** Task details **
Sort through the entries below and pull out lines containing the word "filter".

** Data **

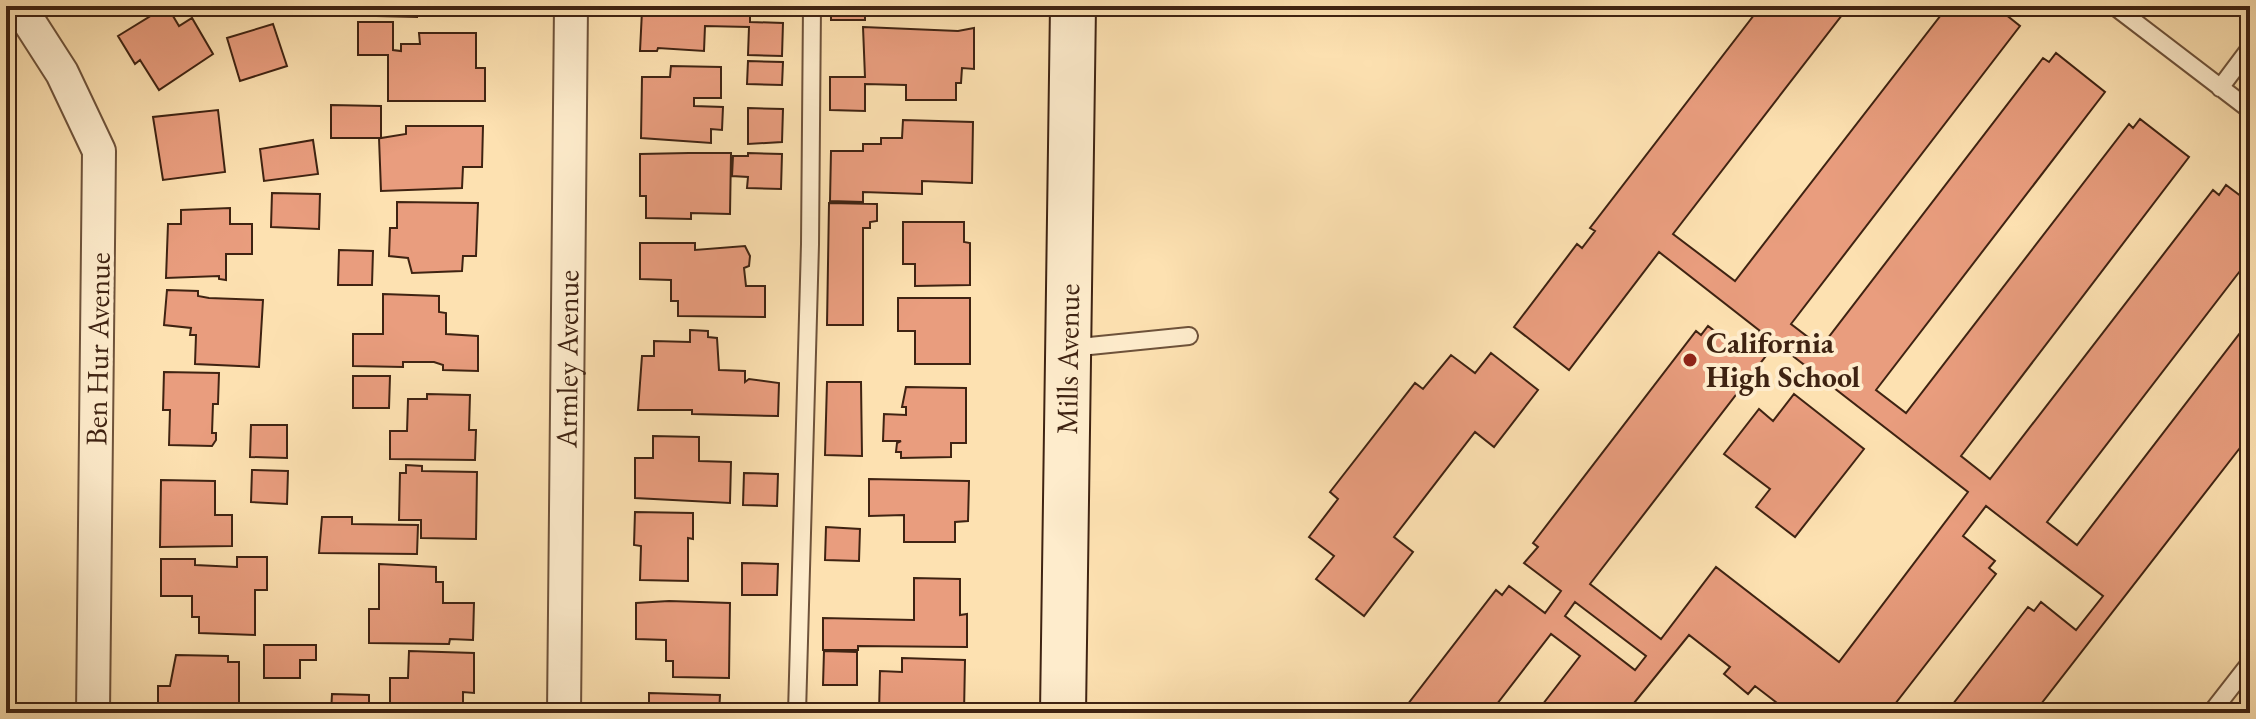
<svg xmlns="http://www.w3.org/2000/svg" width="2256" height="719" viewBox="0 0 2256 719" font-family="'EB Garamond',serif">
	<style>
		.building { fill: #e99d7e; stroke: #3f2312; stroke-width: 2; fill-rule: evenodd }
		.lines { fill: none; stroke-linecap: round; stroke-linejoin: round }
		.service-casing { stroke: #6e523a; stroke-width: 20 }
		.minor-casing { stroke: #6e523a; stroke-width: 36 }
		.secondary-casing { stroke: #3f2312; stroke-width: 48 }
		.service { stroke: #feeccc; stroke-width: 16 }
		.minor { stroke: #feeccc; stroke-width: 32 }
		.secondary { stroke: #feeccc; stroke-width: 44 }
		.poi-dot { fill: #8f2418; stroke: #feeccc; stroke-width: 3 }
		.labels { text-anchor: middle; stroke-width: 8; stroke-linejoin: round; paint-order: stroke }
		.poi-label { font-size: 30px; font-weight: bold; fill: #3f2312; stroke: #feeccc; text-anchor: start }
		.street-label { font-size: 30px; fill: #3f2312; stroke: #feeccc }
	</style>
	<rect width="100%" height="100%" fill="#fde1b1"/>
	<filter id="stains"><feTurbulence type="fractalNoise" baseFrequency=".0025" numOctaves="4"/><feColorMatrix values="0 0 0 0 .2 0 0 0 0 .09 0 0 0 0 .02 0 0 0 .5 -.17"/></filter>
	<radialGradient id="worn" r=".72"><stop offset=".6" stop-color="#630" stop-opacity="0"/><stop offset="1" stop-color="#630" stop-opacity=".3"/></radialGradient>
	<path class="building" d="M 167,6 L 179,26 L 192,18 L 213,54 L 159,90 L 140,60 L 135,64 L 118,36 Z
		M 342,6 L 417,6 L 417,17 L 377,16 L 377,9 Z
		M 653,6 L 750,6 L 750,22 L 783,23 L 782,56 L 748,55 L 749,27 L 705,26 L 704,51 L 658,48 L 657,51 L 640,51 L 642,11 L 653,11 Z
		M 831,6 L 865,6 L 865,20 L 831,20 Z
		M 1761,6 L 1849,6 L 1673,234 L 1735,281 L 1948,6 L 1995,6 L 2020,26 L 1791,324 L 1821,347 L 2043,58 L 2049,62 L 2056,53 L 2105,92 L 1876,390 L 1906,413 L 2129,124 L 2133,128 L 2140,119 L 2189,157 L 1961,456 L 1990,479 L 2213,190 L 2219,195 L 2226,185 L 2250,203 L 2250,258 L 2047,522 L 2077,545 L 2250,320 L 2250,435 L 2034,713 L 1946,713 L 2028,607 L 2034,611 L 2041,602 L 2076,630 L 2103,596 L 1986,506 L 1963,536 L 1995,561 L 1989,568 L 1996,574 L 1888,713 L 1790,713 L 1755,686 L 1748,694 L 1724,674 L 1730,667 L 1689,635 L 1626,713 L 1536,713 L 1580,656 L 1551,634 L 1490,713 L 1401,713 L 1496,590 L 1502,595 L 1509,586 L 1545,613 L 1561,591 L 1524,563 L 1538,547 L 1533,543 L 1696,331 L 1701,335 L 1708,326 L 1743,353 L 1760,331 L 1659,252 L 1569,370 L 1514,327 L 1577,244 L 1582,248 L 1595,231 L 1590,228 ZM 1776,343 L 1968,492 L 1839,662 L 1716,567 L 1661,639 L 1590,584 ZM 1575,602 L 1646,656 L 1635,670 L 1565,616 Z
		M 358,22 L 393,22 L 393,50 L 401,51 L 401,44 L 420,44 L 419,33 L 476,33 L 476,68 L 485,68 L 485,101 L 388,101 L 388,55 L 358,55 Z
		M 273,24 L 287,66 L 240,81 L 227,38 Z
		M 863,27 L 958,31 L 974,28 L 974,69 L 962,68 L 961,83 L 956,83 L 956,100 L 906,100 L 906,85 L 865,84 L 865,111 L 830,110 L 830,77 L 865,77 Z
		M 748,61 L 783,62 L 782,85 L 747,84 Z
		M 671,66 L 721,67 L 721,98 L 694,98 L 694,106 L 723,107 L 722,130 L 711,129 L 711,143 L 641,138 L 642,77 L 670,77 Z
		M 331,105 L 381,106 L 381,138 L 406,134 L 406,126 L 483,126 L 482,167 L 463,167 L 462,188 L 381,191 L 379,138 L 331,138 Z
		M 748,108 L 783,109 L 782,142 L 748,144 Z
		M 218,110 L 225,172 L 163,180 L 153,117 Z
		M 903,120 L 973,122 L 972,183 L 922,181 L 922,194 L 863,192 L 863,202 L 830,201 L 831,151 L 863,151 L 863,144 L 881,144 L 881,138 L 902,138 Z
		M 313,140 L 318,174 L 264,181 L 260,149 Z
		M 689,153 L 731,153 L 730,214 L 691,213 L 691,219 L 646,218 L 646,196 L 640,196 L 640,154 Z
		M 748,153 L 782,154 L 781,189 L 747,188 L 748,177 L 732,176 L 733,156 L 748,156 Z
		M 272,193 L 320,194 L 319,229 L 271,227 Z
		M 397,202 L 478,203 L 476,256 L 463,256 L 462,271 L 412,273 L 408,258 L 389,256 L 390,228 L 397,228 Z
		M 829,203 L 877,204 L 877,221 L 870,222 L 870,228 L 863,228 L 863,325 L 827,325 Z
		M 230,208 L 230,224 L 252,224 L 252,254 L 226,254 L 226,280 L 219,279 L 219,276 L 166,278 L 168,224 L 181,224 L 181,210 Z
		M 903,222 L 964,222 L 964,242 L 970,243 L 970,285 L 915,286 L 915,264 L 903,264 Z
		M 640,243 L 695,243 L 695,250 L 745,246 L 750,256 L 749,266 L 744,268 L 746,286 L 765,286 L 765,317 L 678,316 L 678,301 L 671,301 L 671,280 L 640,279 Z
		M 339,250 L 373,251 L 372,285 L 338,285 Z
		M 6,286 L 13,286 L 12,328 L 6,328 Z
		M 167,290 L 198,291 L 198,296 L 209,298 L 263,300 L 259,367 L 195,364 L 196,335 L 190,335 L 191,328 L 164,325 Z
		M 383,294 L 439,296 L 439,312 L 446,313 L 446,334 L 478,336 L 478,371 L 443,370 L 443,365 L 434,362 L 403,362 L 403,367 L 353,366 L 353,334 L 383,334 Z
		M 898,298 L 970,298 L 970,364 L 915,364 L 915,331 L 898,331 Z
		M 690,330 L 708,331 L 708,337 L 717,338 L 719,370 L 745,371 L 745,382 L 749,379 L 779,383 L 778,416 L 692,414 L 692,410 L 638,410 L 642,356 L 654,356 L 654,341 L 690,342 Z
		M 1491,353 L 1538,390 L 1494,447 L 1475,432 L 1394,537 L 1413,552 L 1364,616 L 1316,579 L 1334,556 L 1309,537 L 1338,499 L 1330,492 L 1415,383 L 1423,389 L 1451,355 L 1475,373 Z
		M 164,372 L 219,373 L 218,404 L 213,404 L 212,433 L 216,433 L 216,440 L 212,446 L 169,445 L 170,410 L 163,410 Z
		M 353,376 L 390,376 L 389,408 L 353,408 Z
		M 6,381 L 11,381 L 11,418 L 6,418 Z
		M 827,382 L 861,382 L 862,456 L 825,455 Z
		M 906,387 L 966,388 L 966,443 L 951,443 L 951,457 L 901,458 L 901,452 L 896,452 L 897,443 L 901,441 L 883,441 L 884,414 L 906,415 L 906,407 L 902,407 Z
		M 427,394 L 470,395 L 469,430 L 476,430 L 475,460 L 390,459 L 390,431 L 407,431 L 408,399 L 427,399 Z
		M 1794,394 L 1864,449 L 1795,537 L 1756,507 L 1770,489 L 1724,454 L 1759,409 L 1773,421 Z
		M 251,425 L 287,425 L 287,458 L 250,457 Z
		M 653,436 L 699,437 L 699,461 L 731,462 L 730,503 L 635,498 L 635,458 L 653,458 Z
		M 6,444 L 13,445 L 12,484 L 6,484 Z
		M 406,465 L 422,466 L 422,471 L 477,472 L 476,539 L 421,538 L 421,520 L 399,520 L 400,473 L 406,473 Z
		M 252,470 L 288,471 L 287,504 L 251,502 Z
		M 744,473 L 778,474 L 777,506 L 743,505 Z
		M 869,479 L 969,481 L 968,521 L 955,522 L 955,542 L 904,542 L 904,515 L 869,516 Z
		M 161,480 L 215,481 L 215,515 L 232,515 L 232,546 L 160,547 Z
		M 635,512 L 693,513 L 693,539 L 688,538 L 688,581 L 640,580 L 641,546 L 634,545 Z
		M 322,517 L 352,517 L 352,524 L 418,525 L 417,554 L 319,553 Z
		M 826,527 L 860,529 L 859,561 L 825,560 Z
		M 237,557 L 267,557 L 267,590 L 255,590 L 255,635 L 199,633 L 199,617 L 192,617 L 192,596 L 161,596 L 161,559 L 195,559 L 195,565 L 237,567 Z
		M 742,563 L 778,564 L 777,595 L 742,595 Z
		M 379,564 L 436,567 L 436,582 L 443,582 L 443,603 L 474,603 L 473,640 L 450,639 L 449,644 L 369,643 L 369,609 L 379,609 Z
		M 6,566 L 11,566 L 11,599 L 6,599 Z
		M 914,578 L 960,579 L 960,615 L 967,614 L 967,647 L 858,646 L 858,650 L 823,650 L 823,618 L 914,620 Z
		M 669,601 L 730,603 L 729,678 L 673,677 L 673,661 L 666,661 L 666,640 L 636,639 L 636,603 Z
		M 264,645 L 316,645 L 316,660 L 300,660 L 300,678 L 264,678 Z
		M 409,651 L 474,653 L 474,693 L 463,692 L 463,710 L 457,709 L 457,713 L 404,713 L 404,705 L 390,705 L 390,678 L 408,678 Z
		M 824,651 L 857,652 L 857,685 L 823,685 Z
		M 176,655 L 228,656 L 228,662 L 239,662 L 239,713 L 158,713 L 158,686 L 170,686 Z
		M 902,658 L 965,660 L 964,713 L 879,713 L 880,671 L 902,672 Z
		M 649,693 L 720,695 L 719,713 L 643,713 L 644,707 L 649,707 Z
		M 332,694 L 369,695 L 369,713 L 331,713 Z"/>
	<g class="lines">
		<defs>
			<path id="service" d="M 2114,6 L 2250,110
				M 2220,88 L 2250,48
				M 1070,348 L 1189,336
				M 797,713 L 810,244 L 812,6
				M 2211,713 L 2250,663"/>
			<g id="minor">
				<path d="M 19,6 L 62,73 L 99,151 L 93,713"/>
				<path id="s1" d="M 564,713 L 571,6"/>
			</g>
			<g id="secondary">
				<path id="s2" d="M 1063,713 L 1073,6"/>
			</g>
		</defs>
		<use href="#service" class="service-casing"/>
		<use href="#minor" class="minor-casing"/>
		<use href="#secondary" class="secondary-casing"/>
		<use href="#service" class="service"/>
		<use href="#minor" class="minor"/>
		<use href="#secondary" class="secondary"/>
	</g>
	<circle class="poi-dot" cx="1690" cy="360" r="8"/>
	<g class="labels">
		<g class="poi-label">
			<text x="1706" y="353">California<tspan x="1706" dy="34">High School</tspan></text>
		</g>
		<g class="street-label">
			<text transform="translate(98 349) rotate(-89)" y="10">Ben Hur Avenue</text>
			<text dy="10" stroke="none"><textPath href="#s1" startOffset="354">Armley Avenue</textPath></text>
			<text dy="10" stroke="none"><textPath href="#s2" startOffset="354">Mills Avenue</textPath></text>
		</g>
	</g>
	<rect width="2256" height="719" fill="none" stroke="#fde1b1" stroke-width="32"/>
	<rect x="8" y="8" width="2240" height="703" fill="none" stroke="#3f2312" stroke-width="4"/>
	<rect x="16" y="16" width="2224" height="687" fill="none" stroke="#3f2312" stroke-width="2"/>
	<rect width="100%" height="100%" filter="url(#stains)"/>
	<rect width="100%" height="100%" fill="url(#worn)"/>
</svg>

** Exercise answer **
	<filter id="stains"><feTurbulence type="fractalNoise" baseFrequency=".0025" numOctaves="4"/><feColorMatrix values="0 0 0 0 .2 0 0 0 0 .09 0 0 0 0 .02 0 0 0 .5 -.17"/></filter>
	<rect width="100%" height="100%" filter="url(#stains)"/>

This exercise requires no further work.